Two Christmases ago they came over to visit and he brought me a jade plant he grew from one of his own. I have in the last year given away at least two babies I grew from that plant, and will take one as my contribution and tribute to him. In my yard I have peonies that he gave me from his yard when we moved, as well as some bleeding hearts. I didn’t think the bleeding hearts survived, but this year they bloomed with gusto.
I will miss Dave. Of the two of them he is the one I bonded the most with, the one I made contact with and made arrangements with. I don’t know how much Jim will maintain contact with me. I don’t know if he will stay in the area. If Jim had had his way, they would have moved to Arizona or New Mexico years ago. He is always cold, while Dave often could be found outside in just a t-shirt in October.
I am grateful for the time we had this week to say good bye, to let him know how much we loved him and would miss him.

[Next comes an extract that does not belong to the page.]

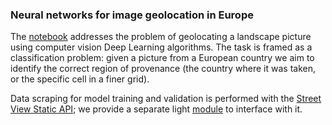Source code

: ### Neural networks for image geolocation in Europe

The [notebook](https://github.com/AlCatt91/Europe-Geoguesser/blob/main/Geoguesser.ipynb) addresses the problem of geolocating a landscape picture using computer vision Deep Learning algorithms. The task is framed as a classification problem: given a picture from a European country we aim to identify the correct region of provenance (the country where it was taken, or the specific cell in a finer grid).

Data scraping for model training and validation is performed with the [Street View Static API](https://developers.google.com/maps/documentation/streetview/overview?hl=it); we provide a separate light [module](https://github.com/AlCatt91/Europe-Geoguesser/blob/main/streetview_scraping_tools.py) to interface with it.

After I hung up the phone this morning, Bob hugged me, and then Cooper ran in doing whatever he was doing, wearing his footy pajamas and Bob the Builder belt that has a box on it that sings several things from the series, pressing the button regularly so that the theme song “Bob the Builder, can we fix it, Bob the Builder, yes we can” kept playing over and over, and being goofy and silly and suddenly I was incapable of staying sad. There is such a joyful life force that comes out of a 2 year old, one that shines regardless of the loss and grief that was just being experienced in the kitchen moments before. I decided a more appropriate way to celebrate Dave’s bigger than life personality was to enjoy Cooper’s enthusiastic goofiness and chase him back into the living room to color (I drew a turtle), rather than stand in the kitchen and cry. There will be opportunities to cry later, but for the moment I chose to bask in the bright joy that is Cooper and remember Dave in happier times.
Happy travels Dave. Go with God and we will be seeing you again someday.